As an aside, there's a serious issue with segregating population based on skin color (as opposed to any other random collection of genes)for purposes of commentary -- it actually reinforces the idea that somehow people of one color are different than another. Of course we all know that patterns appear in the genetic pool, but using skin color as a predominant discriminating factor is, as best, misguided. At worst, it can cause the exact types of behavior we all agree is so bad.


" those that start each day looking for opportunities and those that start each day looking to the past. I'd rather be the second kind of person."

Did you mean "I'd rather be the first kind of person." ? The sentence seems to shift in meaning when you change that word, to one that fits the paragraph more.


Brain fart. Doh!

Yes. You're right.


If you agree (as I do) that the sooner a population "gets over it" and starts looking forward rather than back to improve their situation, the better it is for them, then suggesting that they "get over it" is good prescriptive advice.

The longer that a community keeps bringing up the past as a "reminder of what you did to us", the longer those after-effects persist. Nevermind that in almost every cse, the "you" isn't the one that did those things, and that the "us" wasn't the one to whom those things were done. (Where it is, by all means avail yourself of the remedies available in the legal system.)

Do you feel that scientists have made an adequate recovery from the persecution (and in instances, executions) of the past? Do you think that Christians have made an adequate recovery to a position of at least equality with the Romans?

I acknowledge that terrible, unconscionable things have been done to different groups of people by other different groups of people over time. We can concentrate our efforts on forcing atonement and punishment for the past acts of others who look like us, or we can shrug all that shit off and say "today and tomorrow are new days; let's make them the best days we can." Some people will choose the former and some the latter strategy. On balance, those who choose the latter strategy will be more successful and happier, whether they are members of the previously "superior" or "persecuted" population.


First - great collection of links.

Eternal World Television Network, Rasta Livewire and the Gerry Tobin Irish Language School is a great collection of links?


Hmm...good point.

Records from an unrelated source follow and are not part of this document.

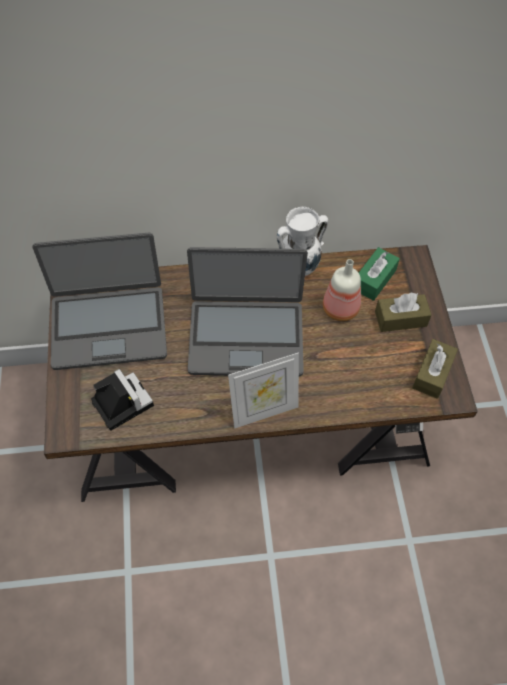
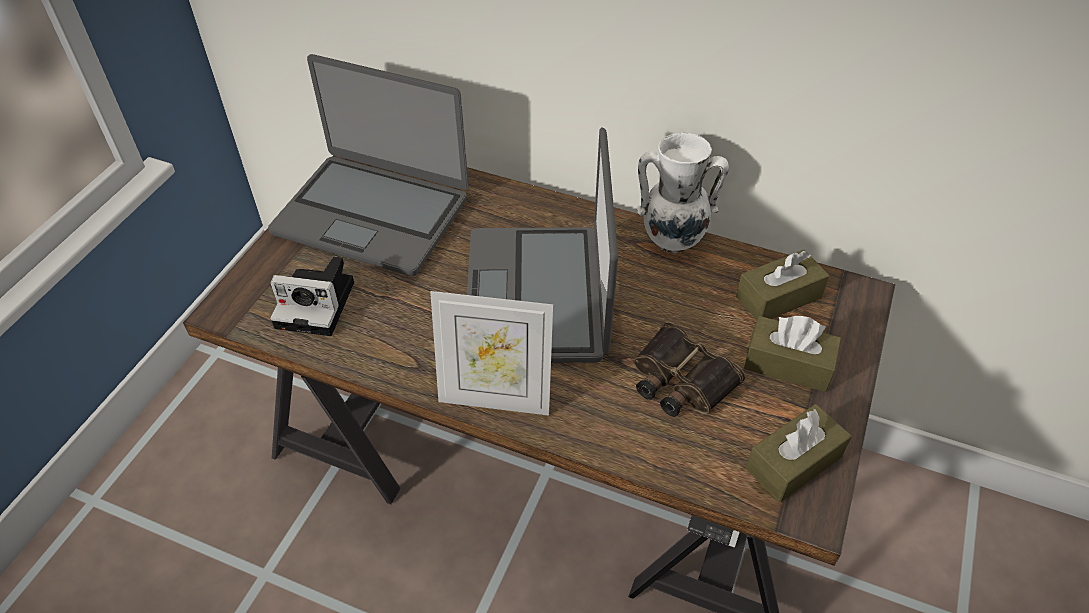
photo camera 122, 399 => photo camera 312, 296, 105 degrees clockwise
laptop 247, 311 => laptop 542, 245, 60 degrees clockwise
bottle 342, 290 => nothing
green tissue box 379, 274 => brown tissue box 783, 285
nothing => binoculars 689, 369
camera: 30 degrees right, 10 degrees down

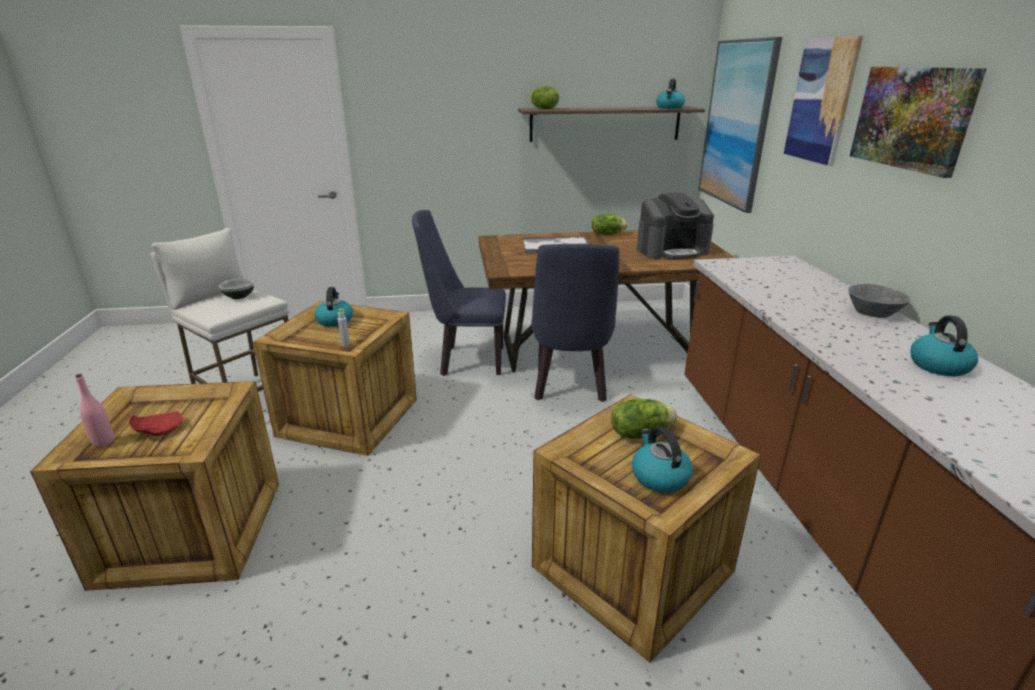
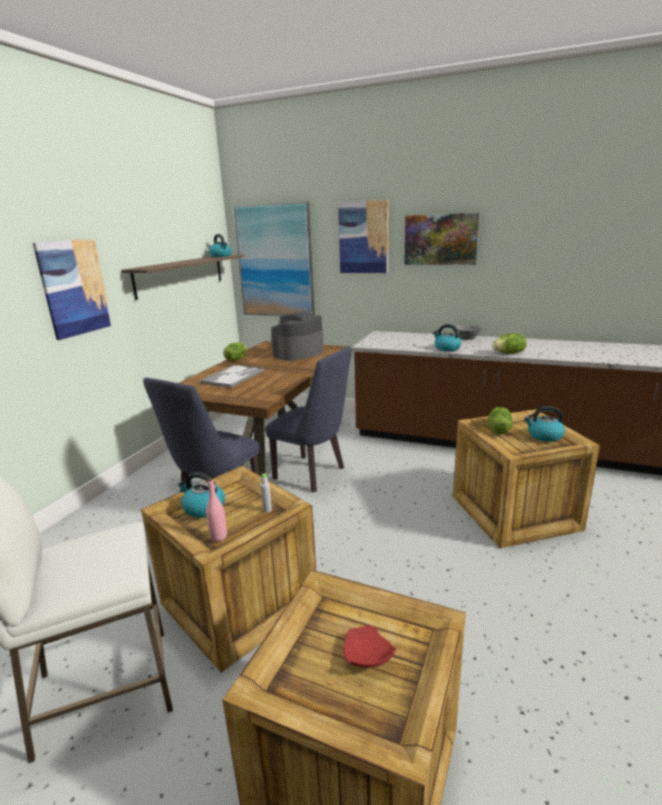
pink bottle 94, 410 => pink bottle 216, 510, relocated
bowl 236, 288 => nothing
lettuce 544, 97 => lettuce 509, 343, relocated
coffee machine 675, 226 => coffee machine 297, 336, 150 degrees counterclockwise
kettle 944, 345 => kettle 447, 337, relocated
nothing => picture 72, 289
camera: 60 degrees left, 5 degrees down

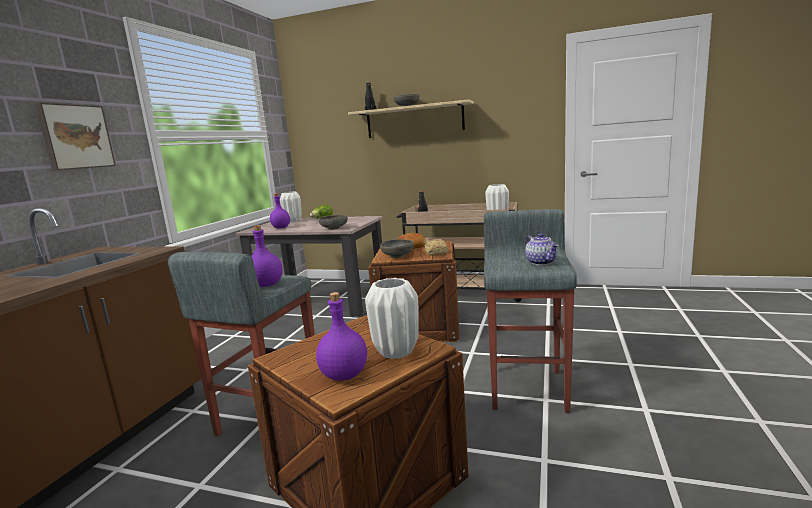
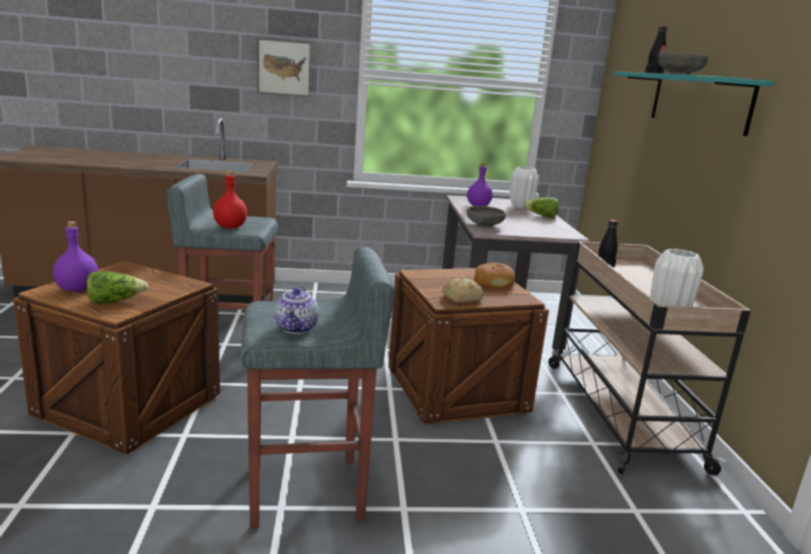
purple bottle 267, 256 => red bottle 230, 199
beige shelf 411, 118 => turquoise shelf 694, 104
white vase 392, 318 => lettuce 117, 288
grey bowl 397, 248 => nothing
teapot 542, 249 => teapot 296, 310, 45 degrees counterclockwise
camera: 65 degrees right, 5 degrees up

I take it back. Bad collection of links!


That's like, totally irrelevant to what the article is about. The author points out the fact that it's strange that the marriage rate was higher during slavery than in present times. It's just an observation, not a whine.

The article overall is very interesting (from a woman's point of view, at least) and IMO applies to most modern women nowadays, not just black women. But the title smells of linkbait.

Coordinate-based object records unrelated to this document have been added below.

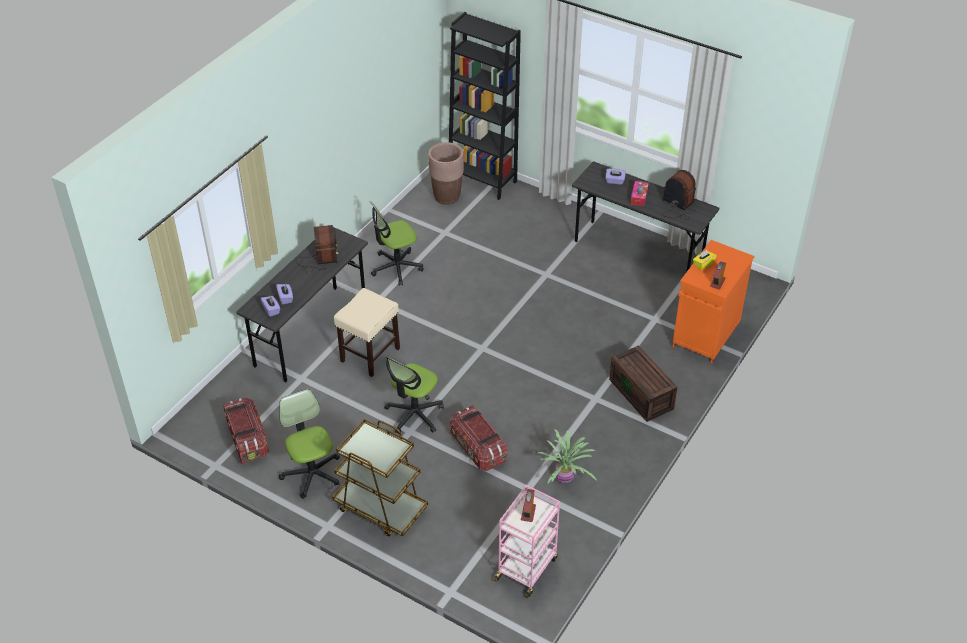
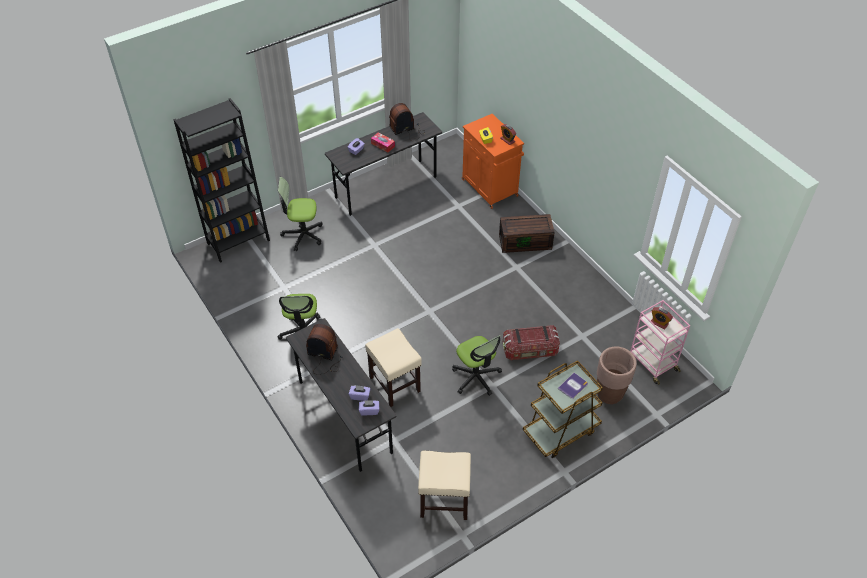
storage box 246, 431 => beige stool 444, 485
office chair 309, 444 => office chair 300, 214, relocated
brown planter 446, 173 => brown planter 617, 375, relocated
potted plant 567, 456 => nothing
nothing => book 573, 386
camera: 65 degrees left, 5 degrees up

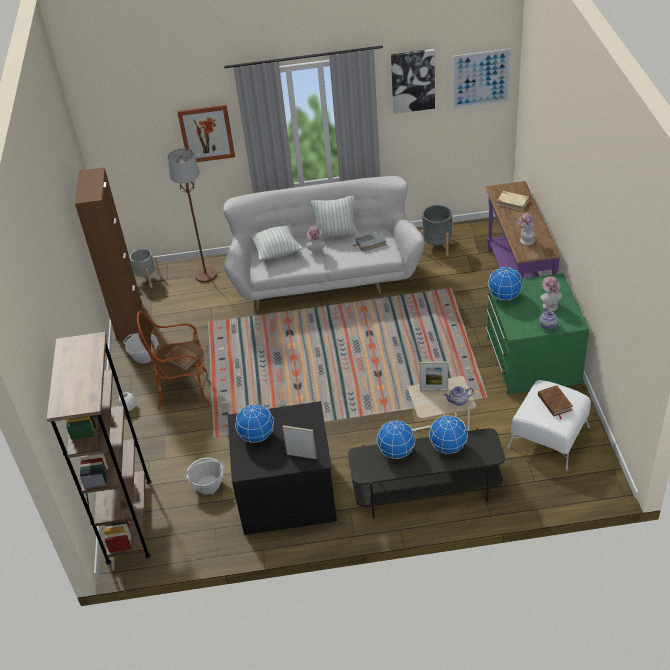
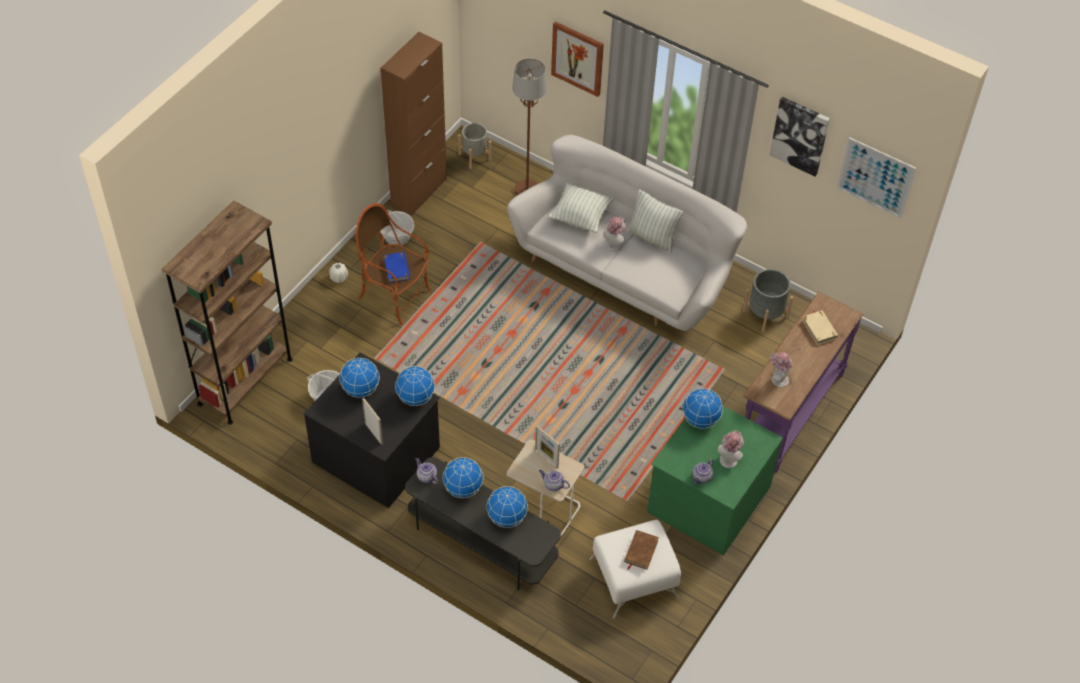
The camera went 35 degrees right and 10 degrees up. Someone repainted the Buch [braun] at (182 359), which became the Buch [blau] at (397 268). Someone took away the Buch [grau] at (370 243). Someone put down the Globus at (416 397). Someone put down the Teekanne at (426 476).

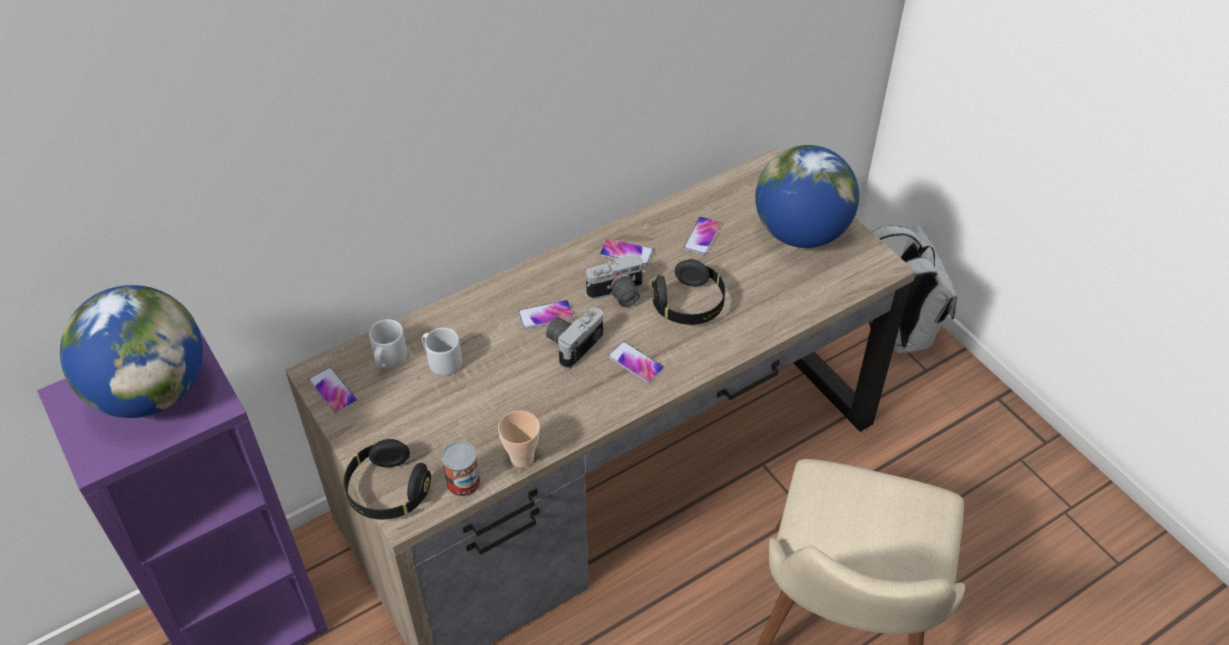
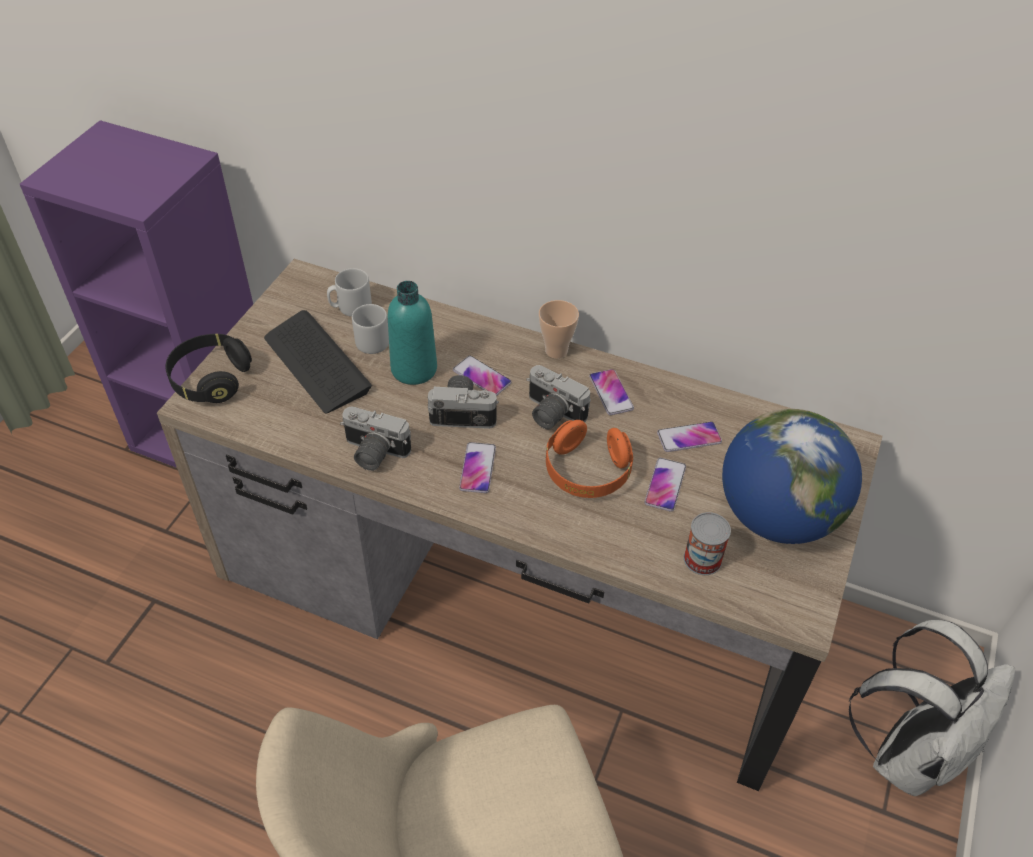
The camera went 55 degrees right and 0 degrees up. Someone took away the Globus at (151 392). Someone carried the Handy from (333 391) to (665 485). Someone carried the Dose from (463 482) to (702 559). Someone carried the Tasse from (522 458) to (556 350). Someone repainted the Kopfhörer [schwarz] at (689 305), which became the Kopfhörer [orange] at (587 472). Someone put down the Tastatur at (316 363). Someone put down the Kamera at (372 453). Someone put down the Flasche [türkis] at (414 369).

Actually, the Irish were sold not as slaves but as life-term indentured servants. It's a crucial difference, legally (if not practically) -- indentured servants were treated as people, not property.

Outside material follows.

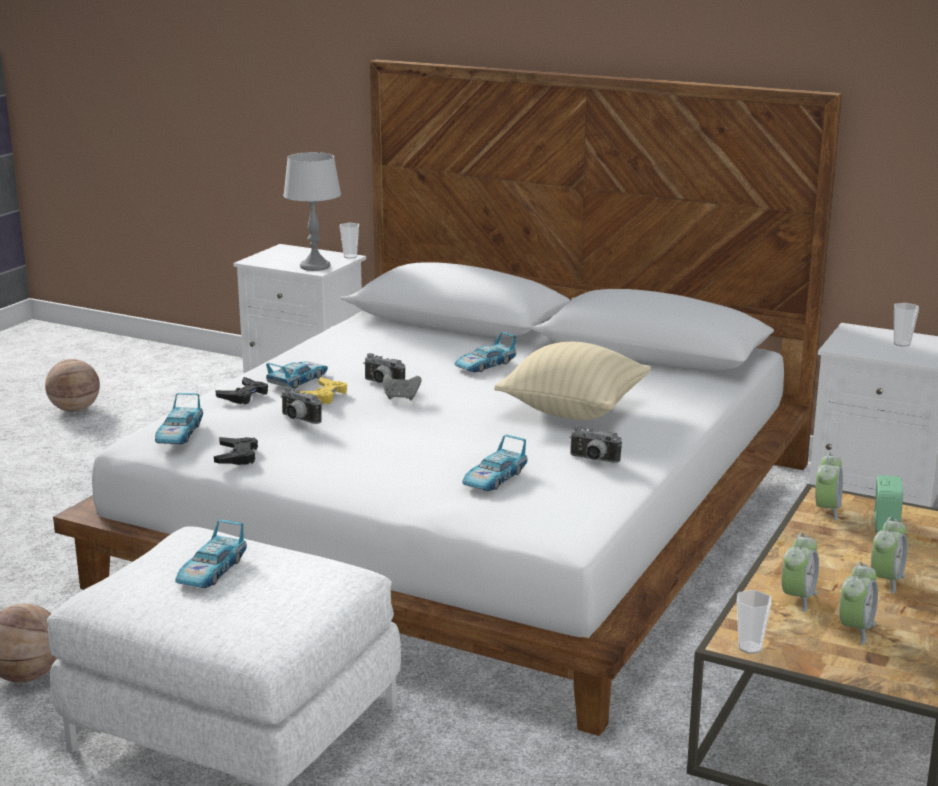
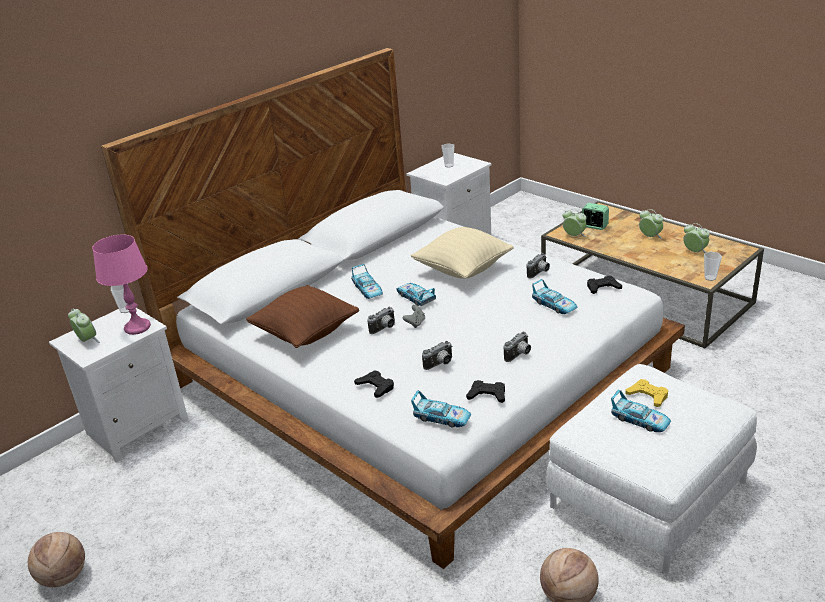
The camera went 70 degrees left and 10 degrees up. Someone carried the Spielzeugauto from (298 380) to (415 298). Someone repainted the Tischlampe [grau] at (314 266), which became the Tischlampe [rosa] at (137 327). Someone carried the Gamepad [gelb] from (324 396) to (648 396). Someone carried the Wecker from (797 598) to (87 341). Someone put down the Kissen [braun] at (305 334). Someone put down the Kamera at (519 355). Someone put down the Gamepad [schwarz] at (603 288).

I remember reading something (it was decades ago and I can't remember the source) that said indentured servants, especially short-term indentured, were treated worse than slaves. The slaves were an investment, as were their offspring, where indentured servants' children were free and short-term indentured (the more common kind) had to be freed at the end of their term, so their masters tended to use them up since they would shortly become valueless to the masters. That was also why Irish immigrants (free men) were used to build the railroads, the work was too dangerous for slaves, since they were a substantial investment of their owners. (The last part about the railroads is common in many libertarian books and I think, but am not sure, that it was in Fogel and Engerman's "Time on the Cross", an economic history of slavery.


People generally are treated worse than property....that's still true today.